In one particular country, bit by stealthy bit, we began to close down our operations, shutting down our facilities and rigs, auctioning or donating any kit that couldn’t be exported. Then we laid off the local workforce and the expats rushed for the exit. The last to leave, like a captain – or maybe a rat – leaving the sinking ship, was the country manager. As he was boarding his flight, the vice president of the country arrived in person at the gate with his cronies to prevent him from getting on the plane. He was forcibly detained for almost a year in an airport hotel as negotiations took place between my company and the vice president. Occasionally the US government and even less frequently that of the UK participated in these discussions. The vice president’s official line was that our company had failed to pay a significant amount in compensation to our ex-employees and so had committed an offence under the country’s labour laws. We were told to pay a fine, but we didn’t want to because it seemed likely that it would go straight into the vice president’s personal Swiss bank account. After a month of intense negotiations, everyone lost interest and the affair dragged on in a desultory way. The joke in the office was that the country manager was accruing so many loyalty points he would never have to pay for a hotel stay again. Eventually, though, his health problems meant that the issue had to be resolved and he was allowed to leave. The next day, the vice president turned up at the airport again and detained another departing expat from an oil and gas firm.
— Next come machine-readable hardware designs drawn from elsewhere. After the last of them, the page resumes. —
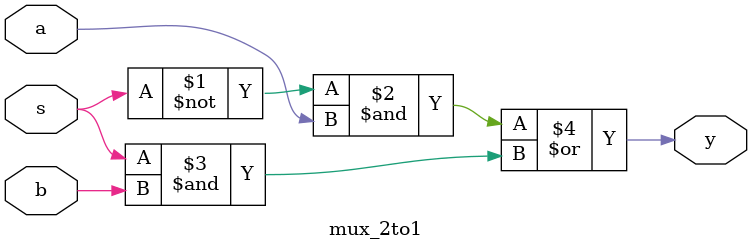
<source format=v>
module mux_2to1( 
    input a,b,s,
    output y 
               );
    assign y= ((~s&a) | (s&b));
    /*wire x,w1,w2;
    not(x,s);
    and(w1,x,a);
    and(w2,s,b);
    or(y,w1,w2);
    */
endmodule

</source>
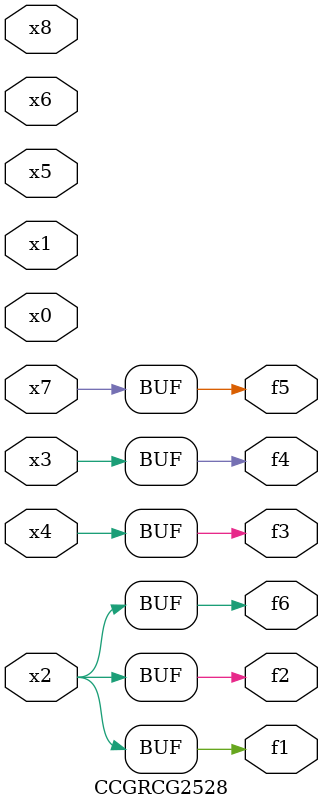
<source format=v>
module CCGRCG2528(
	input x0, x1, x2, x3, x4, x5, x6, x7, x8,
	output f1, f2, f3, f4, f5, f6
);
	assign f1 = x2;
	assign f2 = x2;
	assign f3 = x4;
	assign f4 = x3;
	assign f5 = x7;
	assign f6 = x2;
endmodule

</source>
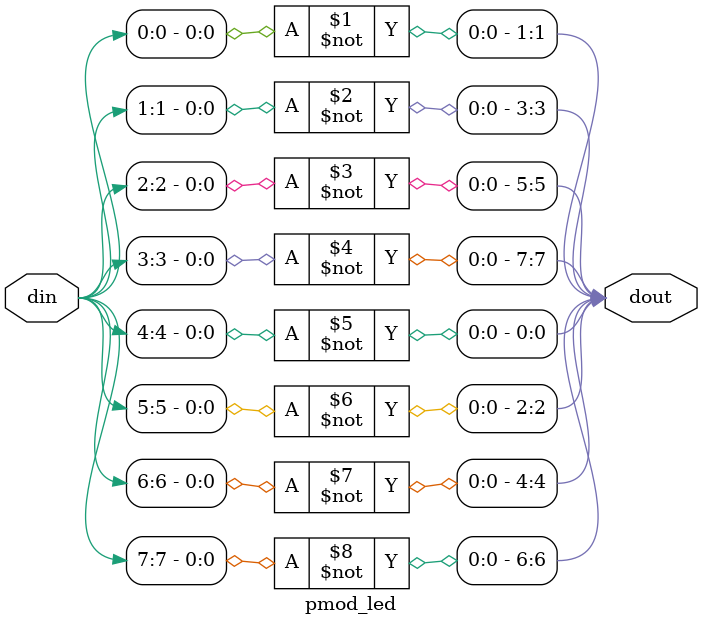
<source format=v>

`timescale 1ns / 1ps

// This need a XDC file
//set_property PACKAGE_PIN H12 [get_ports pmod[0]] ;# PMOD pin 1 - som240_1_a17
//set_property PACKAGE_PIN B10 [get_ports pmod[1]] ;# PMOD pin 2 - som240_1_b20  
//set_property PACKAGE_PIN E10 [get_ports pmod[2]] ;# PMOD pin 3 - som240_1_d20
//set_property PACKAGE_PIN E12 [get_ports pmod[3]] ;# PMOD pin 4 - som240_1_b21
//set_property PACKAGE_PIN D10 [get_ports pmod[4]] ;# PMOD pin 5 - som240_1_d21
//set_property PACKAGE_PIN D11 [get_ports pmod[5]] ;# PMOD pin 6 - som240_1_b22
//set_property PACKAGE_PIN C11 [get_ports pmod[6]] ;# PMOD pin 7 - som240_1_d22
//set_property PACKAGE_PIN B11 [get_ports pmod[7]] ;# PMOD pin 8 - som240_1_c22

//set_property IOSTANDARD LVCMOS33 [get_ports pmod*];
//set_property SLEW SLOW [get_ports pmod*];
//set_property DRIVE 4 [get_ports pmod*];

module pmod_led(
    input [7:0] din,
    output [7:0] dout
    );

assign dout[1] = ~din[0];
assign dout[3] = ~din[1];
assign dout[5] = ~din[2];
assign dout[7] = ~din[3];
assign dout[0] = ~din[4];
assign dout[2] = ~din[5];
assign dout[4] = ~din[6];
assign dout[6] = ~din[7];

endmodule


</source>
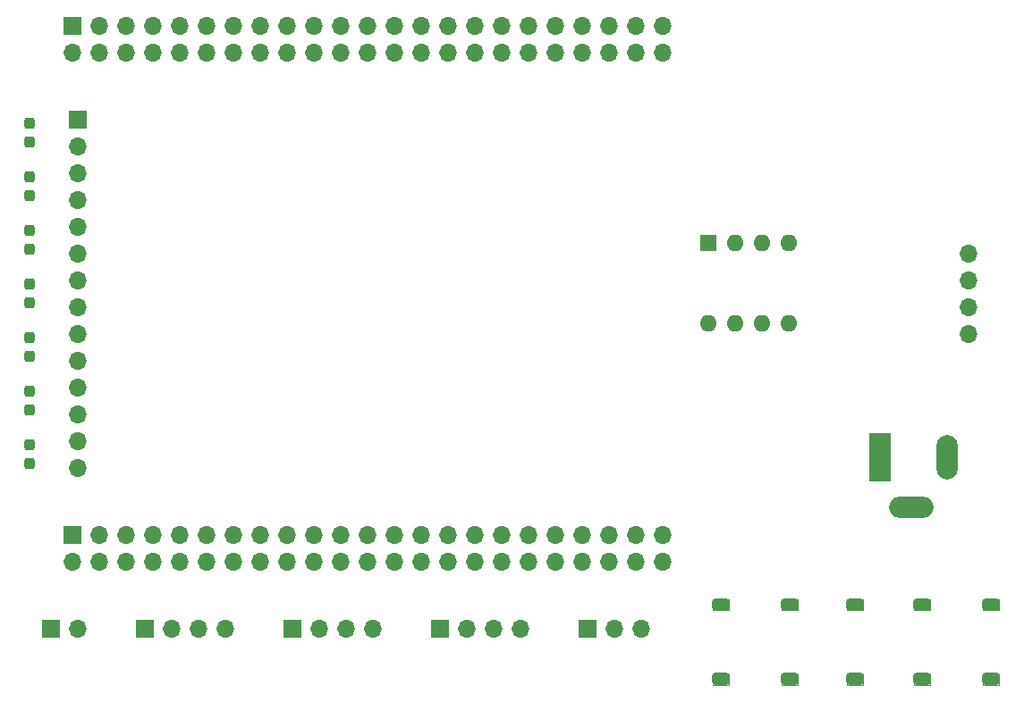
<source format=gbr>
%TF.GenerationSoftware,KiCad,Pcbnew,8.0.3*%
%TF.CreationDate,2024-06-28T15:17:55+09:00*%
%TF.ProjectId,KICAD-2,4b494341-442d-4322-9e6b-696361645f70,rev?*%
%TF.SameCoordinates,Original*%
%TF.FileFunction,Soldermask,Top*%
%TF.FilePolarity,Negative*%
%FSLAX46Y46*%
G04 Gerber Fmt 4.6, Leading zero omitted, Abs format (unit mm)*
G04 Created by KiCad (PCBNEW 8.0.3) date 2024-06-28 15:17:55*
%MOMM*%
%LPD*%
G01*
G04 APERTURE LIST*
G04 Aperture macros list*
%AMRoundRect*
0 Rectangle with rounded corners*
0 $1 Rounding radius*
0 $2 $3 $4 $5 $6 $7 $8 $9 X,Y pos of 4 corners*
0 Add a 4 corners polygon primitive as box body*
4,1,4,$2,$3,$4,$5,$6,$7,$8,$9,$2,$3,0*
0 Add four circle primitives for the rounded corners*
1,1,$1+$1,$2,$3*
1,1,$1+$1,$4,$5*
1,1,$1+$1,$6,$7*
1,1,$1+$1,$8,$9*
0 Add four rect primitives between the rounded corners*
20,1,$1+$1,$2,$3,$4,$5,0*
20,1,$1+$1,$4,$5,$6,$7,0*
20,1,$1+$1,$6,$7,$8,$9,0*
20,1,$1+$1,$8,$9,$2,$3,0*%
G04 Aperture macros list end*
%ADD10C,0.120000*%
%ADD11RoundRect,0.237500X-0.237500X0.287500X-0.237500X-0.287500X0.237500X-0.287500X0.237500X0.287500X0*%
%ADD12RoundRect,0.237500X0.237500X-0.287500X0.237500X0.287500X-0.237500X0.287500X-0.237500X-0.287500X0*%
%ADD13RoundRect,0.282500X0.537500X-0.282500X0.537500X0.282500X-0.537500X0.282500X-0.537500X-0.282500X0*%
%ADD14RoundRect,0.287500X0.532500X-0.287500X0.532500X0.287500X-0.532500X0.287500X-0.532500X-0.287500X0*%
%ADD15R,1.700000X1.700000*%
%ADD16O,1.700000X1.700000*%
%ADD17RoundRect,0.282500X-0.537500X0.282500X-0.537500X-0.282500X0.537500X-0.282500X0.537500X0.282500X0*%
%ADD18RoundRect,0.287500X-0.532500X0.287500X-0.532500X-0.287500X0.532500X-0.287500X0.532500X0.287500X0*%
%ADD19R,2.000000X4.600000*%
%ADD20O,2.000000X4.200000*%
%ADD21O,4.200000X2.000000*%
%ADD22R,1.600000X1.600000*%
%ADD23O,1.600000X1.600000*%
G04 APERTURE END LIST*
%TO.C,SW5*%
D10*
X172362750Y-115307750D02*
X173886750Y-115307750D01*
X173886750Y-114291750D01*
X172362750Y-114291750D01*
X172362750Y-115307750D01*
X172362750Y-122419750D02*
X173886750Y-122419750D01*
X173886750Y-121403750D01*
X172362750Y-121403750D01*
X172362750Y-122419750D01*
%TO.C,SW3*%
X199476750Y-114291750D02*
X197952750Y-114291750D01*
X197952750Y-115307750D01*
X199476750Y-115307750D01*
X199476750Y-114291750D01*
X199476750Y-121403750D02*
X197952750Y-121403750D01*
X197952750Y-122419750D01*
X199476750Y-122419750D01*
X199476750Y-121403750D01*
%TO.C,SW1*%
X180426750Y-114291750D02*
X178902750Y-114291750D01*
X178902750Y-115307750D01*
X180426750Y-115307750D01*
X180426750Y-114291750D01*
X180426750Y-121403750D02*
X178902750Y-121403750D01*
X178902750Y-122419750D01*
X180426750Y-122419750D01*
X180426750Y-121403750D01*
%TO.C,SW4*%
X191412750Y-115307750D02*
X192936750Y-115307750D01*
X192936750Y-114291750D01*
X191412750Y-114291750D01*
X191412750Y-115307750D01*
X191412750Y-122419750D02*
X192936750Y-122419750D01*
X192936750Y-121403750D01*
X191412750Y-121403750D01*
X191412750Y-122419750D01*
%TO.C,SW2*%
X185062750Y-115307750D02*
X186586750Y-115307750D01*
X186586750Y-114291750D01*
X185062750Y-114291750D01*
X185062750Y-115307750D01*
X185062750Y-122419750D02*
X186586750Y-122419750D01*
X186586750Y-121403750D01*
X185062750Y-121403750D01*
X185062750Y-122419750D01*
%TD*%
D11*
%TO.C,D4*%
X107696000Y-99709000D03*
X107696000Y-101459000D03*
%TD*%
D12*
%TO.C,D6*%
X107696000Y-86219000D03*
X107696000Y-84469000D03*
%TD*%
D13*
%TO.C,SW5*%
X173127750Y-121903750D03*
D14*
X173122750Y-114808750D03*
%TD*%
D12*
%TO.C,D2*%
X107696000Y-81139000D03*
X107696000Y-79389000D03*
%TD*%
D15*
%TO.C,J6*%
X132589750Y-117085750D03*
D16*
X135129750Y-117085750D03*
X137669750Y-117085750D03*
X140209750Y-117085750D03*
%TD*%
D15*
%TO.C,J8*%
X160529750Y-117085750D03*
D16*
X163069750Y-117085750D03*
X165609750Y-117085750D03*
%TD*%
D15*
%TO.C,J4*%
X109729750Y-117085750D03*
D16*
X112269750Y-117085750D03*
%TD*%
D11*
%TO.C,D8*%
X107696000Y-74309000D03*
X107696000Y-76059000D03*
%TD*%
D17*
%TO.C,SW3*%
X198711750Y-114807750D03*
D18*
X198716750Y-121902750D03*
%TD*%
D17*
%TO.C,SW1*%
X179661750Y-114807750D03*
D18*
X179666750Y-121902750D03*
%TD*%
D12*
%TO.C,D3*%
X107696000Y-70979000D03*
X107696000Y-69229000D03*
%TD*%
D13*
%TO.C,SW4*%
X192177750Y-121903750D03*
D14*
X192172750Y-114808750D03*
%TD*%
D11*
%TO.C,D5*%
X107696000Y-94629000D03*
X107696000Y-96379000D03*
%TD*%
D13*
%TO.C,SW2*%
X185827750Y-121903750D03*
D14*
X185822750Y-114808750D03*
%TD*%
D11*
%TO.C,D7*%
X107696000Y-89549000D03*
X107696000Y-91299000D03*
%TD*%
D15*
%TO.C,J3*%
X118619750Y-117085750D03*
D16*
X121159750Y-117085750D03*
X123699750Y-117085750D03*
X126239750Y-117085750D03*
%TD*%
D15*
%TO.C,J7*%
X146559750Y-117085750D03*
D16*
X149099750Y-117085750D03*
X151639750Y-117085750D03*
X154179750Y-117085750D03*
%TD*%
D15*
%TO.C,J5*%
X112300000Y-68834000D03*
D16*
X112300000Y-71374000D03*
X112300000Y-73914000D03*
X112300000Y-76454000D03*
X112300000Y-78994000D03*
X112300000Y-81534000D03*
X112300000Y-84074000D03*
X112300000Y-86614000D03*
X112300000Y-89154000D03*
X112300000Y-91694000D03*
X112300000Y-94234000D03*
X112300000Y-96774000D03*
X112300000Y-99314000D03*
X112300000Y-101854000D03*
X196600000Y-89154000D03*
X196600000Y-86614000D03*
X196600000Y-84074000D03*
X196600000Y-81534000D03*
%TD*%
D15*
%TO.C,J2*%
X111760000Y-59944000D03*
D16*
X111760000Y-62484000D03*
X114300000Y-59944000D03*
X114300000Y-62484000D03*
X116840000Y-59944000D03*
X116840000Y-62484000D03*
X119380000Y-59944000D03*
X119380000Y-62484000D03*
X121920000Y-59944000D03*
X121920000Y-62484000D03*
X124460000Y-59944000D03*
X124460000Y-62484000D03*
X127000000Y-59944000D03*
X127000000Y-62484000D03*
X129540000Y-59944000D03*
X129540000Y-62484000D03*
X132080000Y-59944000D03*
X132080000Y-62484000D03*
X134620000Y-59944000D03*
X134620000Y-62484000D03*
X137160000Y-59944000D03*
X137160000Y-62484000D03*
X139700000Y-59944000D03*
X139700000Y-62484000D03*
X142240000Y-59944000D03*
X142240000Y-62484000D03*
X144780000Y-59944000D03*
X144780000Y-62484000D03*
X147320000Y-59944000D03*
X147320000Y-62484000D03*
X149860000Y-59944000D03*
X149860000Y-62484000D03*
X152400000Y-59944000D03*
X152400000Y-62484000D03*
X154940000Y-59944000D03*
X154940000Y-62484000D03*
X157480000Y-59944000D03*
X157480000Y-62484000D03*
X160020000Y-59944000D03*
X160020000Y-62484000D03*
X162560000Y-59944000D03*
X162560000Y-62484000D03*
X165100000Y-59944000D03*
X165100000Y-62484000D03*
X167640000Y-59944000D03*
X167640000Y-62484000D03*
D15*
X111760000Y-108204000D03*
D16*
X111760000Y-110744000D03*
X114300000Y-108204000D03*
X114300000Y-110744000D03*
X116840000Y-108204000D03*
X116840000Y-110744000D03*
X119380000Y-108204000D03*
X119380000Y-110744000D03*
X121920000Y-108204000D03*
X121920000Y-110744000D03*
X124460000Y-108204000D03*
X124460000Y-110744000D03*
X127000000Y-108204000D03*
X127000000Y-110744000D03*
X129540000Y-108204000D03*
X129540000Y-110744000D03*
X132080000Y-108204000D03*
X132080000Y-110744000D03*
X134620000Y-108204000D03*
X134620000Y-110744000D03*
X137160000Y-108204000D03*
X137160000Y-110744000D03*
X139700000Y-108204000D03*
X139700000Y-110744000D03*
X142240000Y-108204000D03*
X142240000Y-110744000D03*
X144780000Y-108204000D03*
X144780000Y-110744000D03*
X147320000Y-108204000D03*
X147320000Y-110744000D03*
X149860000Y-108204000D03*
X149860000Y-110744000D03*
X152400000Y-108204000D03*
X152400000Y-110744000D03*
X154940000Y-108204000D03*
X154940000Y-110744000D03*
X157480000Y-108204000D03*
X157480000Y-110744000D03*
X160020000Y-108204000D03*
X160020000Y-110744000D03*
X162560000Y-108204000D03*
X162560000Y-110744000D03*
X165100000Y-108204000D03*
X165100000Y-110744000D03*
X167640000Y-108204000D03*
X167640000Y-110744000D03*
%TD*%
D19*
%TO.C,J1*%
X188264000Y-100838000D03*
D20*
X194564000Y-100838000D03*
D21*
X191164000Y-105638000D03*
%TD*%
D22*
%TO.C,U3*%
X171968000Y-80528000D03*
D23*
X174508000Y-80528000D03*
X177048000Y-80528000D03*
X179588000Y-80528000D03*
X179588000Y-88148000D03*
X177048000Y-88148000D03*
X174508000Y-88148000D03*
X171968000Y-88148000D03*
%TD*%
M02*

</source>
At Ashgabat airport, I was finally airside. A large party of Sikhs from Birmingham was transiting back to the UK from Amritsar and I spoke to some of them for a while. Then, after multiple changes of departure gates and a long delay, I got on the flight back to Istanbul and fell asleep, listening to the relieved braying of businessmen getting pissed on airline whisky, filling the void with tales of corporate derring-do.

Back in the UK, there was a development. It turned out that a senior regional leader had been copied in on Phillips’s emails containing the exaggerated drilling estimates, yet had done nothing. (This man was notorious for an incident when, hearing that our company was subject to a takeover bid that would activate a clause in his contract and make him a multi-millionaire on completion of the deal, he rushed out of his office and danced a jig in the open-plan area, singing ‘We’re in the money’ to the clerical staff, who sat, unmoved, tapping at their keyboards. They had just been given the news that, because of ‘synergies’, the takeover meant their jobs were likely to disappear. The man had to be dragged back into his office by another, more aware exec.) Because he was so senior, I called in an external law firm to look into his failure to act. They conducted a perfunctory investigation under the aegis of the central compliance team in Texas and he was exonerated. How could such a busy man be expected to read every email he was copied in on?

I saw Phillips at our UK office a few weeks later. He was sitting in a booth, next to the row of executive offices, waiting to be called in. He ignored me. I found out later that he had been dismissed by the dancing senior regional leader, who then proceeded to raise a complaint against me for my handling of the investigation in Ashgabat. It was his revenge for having been dragged into the affair. I was exonerated in my turn. But I left the company soon afterwards with a bitter taste in my mouth.